A fair amount. How much of my work life did I earn millions of dollars per year? Zero. It's just not the same.
Which is why I called it a. And here's the thing, people are gonna get their feathers ruffled when college athletes start flexing their muscles and creating their own situations. Mainly Old, white, good ol boys who have been exploiting black athletes in the guise of paying for school. Again, it's modern day slavery and exploitation and how can one blame another for not wanting to be a part of that and controlling their own destiny?? Fuck those exploiters!
I like college for learning, but if you have a potential NBA body, is it better to spend 30% of your day practicing, playing college ball and maybe getting hurt, with 70% on studying for classes you will never use; or 100% of your day getting stronger, quicker with less chance of injury. And playing against a bunch of much bigger older guys in the G-league seems like an even better way to get hurt.
That's probably an awkward way to say it, but I'll try to clarify it. Here's a list of RP's guys. https://basketball.realgm.com/info/agent-client-list/Rich-Paul/258 Maybe to say they all have "chemistry" issues is taking it to far but he certainly has interesting clients. I'm not saying anything is "bad" or "wrong" with any of these guys just that I think they'd be considered a challenge to deal with. Draymond Green, AD, JR Smith, the Morris Brothers, John Wall.
http://www.espn.com/nba/story/_/id/26821790/lakers-20-failed-reboot-nba-crown-jewel You have to read down a ways, but it talks about Paul stirring the pot in LA.
Except this isn't investment.

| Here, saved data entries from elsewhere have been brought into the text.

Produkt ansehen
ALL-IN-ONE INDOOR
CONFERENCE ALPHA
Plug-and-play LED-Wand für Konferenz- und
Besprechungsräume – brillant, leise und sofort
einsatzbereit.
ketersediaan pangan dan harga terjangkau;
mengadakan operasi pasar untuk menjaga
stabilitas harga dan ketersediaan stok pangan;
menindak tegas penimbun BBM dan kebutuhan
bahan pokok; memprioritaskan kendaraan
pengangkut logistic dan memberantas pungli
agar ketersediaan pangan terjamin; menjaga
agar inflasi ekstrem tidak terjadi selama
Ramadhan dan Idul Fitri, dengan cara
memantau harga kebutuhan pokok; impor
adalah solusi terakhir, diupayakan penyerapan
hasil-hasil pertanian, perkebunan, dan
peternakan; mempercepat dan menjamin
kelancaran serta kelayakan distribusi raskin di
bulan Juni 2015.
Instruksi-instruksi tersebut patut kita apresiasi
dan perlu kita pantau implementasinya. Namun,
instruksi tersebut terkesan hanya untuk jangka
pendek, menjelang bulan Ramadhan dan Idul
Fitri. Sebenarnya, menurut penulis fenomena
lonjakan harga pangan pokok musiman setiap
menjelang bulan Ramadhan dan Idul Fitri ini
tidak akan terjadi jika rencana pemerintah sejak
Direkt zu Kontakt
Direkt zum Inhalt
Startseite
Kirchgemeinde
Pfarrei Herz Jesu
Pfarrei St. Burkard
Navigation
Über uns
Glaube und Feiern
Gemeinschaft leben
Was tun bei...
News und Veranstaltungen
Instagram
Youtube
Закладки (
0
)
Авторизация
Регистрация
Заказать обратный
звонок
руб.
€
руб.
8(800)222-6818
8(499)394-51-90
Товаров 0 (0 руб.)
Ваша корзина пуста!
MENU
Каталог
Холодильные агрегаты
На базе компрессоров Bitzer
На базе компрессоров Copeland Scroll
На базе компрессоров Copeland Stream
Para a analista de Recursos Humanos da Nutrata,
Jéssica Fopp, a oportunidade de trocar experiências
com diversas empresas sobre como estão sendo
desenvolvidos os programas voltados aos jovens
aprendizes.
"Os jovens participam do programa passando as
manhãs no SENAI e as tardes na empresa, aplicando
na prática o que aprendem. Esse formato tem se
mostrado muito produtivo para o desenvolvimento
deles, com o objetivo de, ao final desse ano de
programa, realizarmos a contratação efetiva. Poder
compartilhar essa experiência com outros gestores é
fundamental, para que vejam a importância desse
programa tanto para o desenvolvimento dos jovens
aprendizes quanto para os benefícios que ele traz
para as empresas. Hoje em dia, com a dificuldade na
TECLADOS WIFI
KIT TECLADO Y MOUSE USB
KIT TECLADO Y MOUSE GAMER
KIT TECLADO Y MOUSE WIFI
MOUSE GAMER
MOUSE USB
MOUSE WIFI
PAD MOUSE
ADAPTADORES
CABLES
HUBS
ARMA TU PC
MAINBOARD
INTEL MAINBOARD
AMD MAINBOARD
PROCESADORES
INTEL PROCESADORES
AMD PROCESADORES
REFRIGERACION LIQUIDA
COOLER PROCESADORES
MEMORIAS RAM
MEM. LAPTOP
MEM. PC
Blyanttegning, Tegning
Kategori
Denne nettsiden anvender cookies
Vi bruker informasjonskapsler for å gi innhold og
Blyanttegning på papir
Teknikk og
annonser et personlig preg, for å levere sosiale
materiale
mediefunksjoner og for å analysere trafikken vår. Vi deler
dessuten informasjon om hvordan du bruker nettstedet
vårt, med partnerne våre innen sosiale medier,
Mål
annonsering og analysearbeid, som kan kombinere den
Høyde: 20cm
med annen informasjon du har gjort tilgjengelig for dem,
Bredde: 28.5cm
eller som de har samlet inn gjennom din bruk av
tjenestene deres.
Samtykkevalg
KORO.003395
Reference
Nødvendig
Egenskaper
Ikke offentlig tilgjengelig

It's labor. There's a reason that people engage in labor, rather than everyone being investors--labor is supposed to be a contract where the terms are spelled out, rather than a bet. And many people need certain money now, rather than potentially making money down the line. I find it disingenuous to act like labor and investment are identical and should be compared directly. They each have separate goals and neither is appropriate for everyone in every case. For many collegiate athletes, the money would actually make a huge difference to their lives. There have been horror stories of players not having enough money to eat properly while playing in a March Madness tourney that's making incredible sums of money for other people. Brushing that off as "investment" is a terrible way to apologize for it, IMO.
WTF? I replied to Dviss about something else....and your post shows up as a quote. What's that about?
We'll have to agree to disagree on this. Labor, like time, goods, and money, is a resource. Like any resource, it can be exchanged for another, or it can be invested in hope of a greater return. People invest their labor in unpaid internships all the time, in hopes of reaping a greater return down the road. Business owners invest time and labor in a business, hoping for a return. Farmers invest labor in hopes of growing a product. None is a perfect analogy, but your claim that labor is necessarily supposed to be a contractual exchange for wages is unconvincing to me.
Oh, you must have at some point hit reply on my post, either by accident or on purpose and then decided not to--the system keeps whatever you've hit reply on in your "multi-quote list."
Um.. I'm not joking and it's fucking true. Sounds like you're getting butthurt about the wrong thing. And frankly, I don't care how you feel about it.
Your second two examples are people working for themselves. I don't think that bears on the more general situation of working for others. It's true that unpaid internships exist, and interns are, indeed, working for free. What you seem to be arguing is not that collegiate athletes aren't working for free, but that they're getting an ancillary benefit--which is the case in every job. Anybody working a job is gaining more experience--that doesn't mean they're not working for free if they don't draw pay.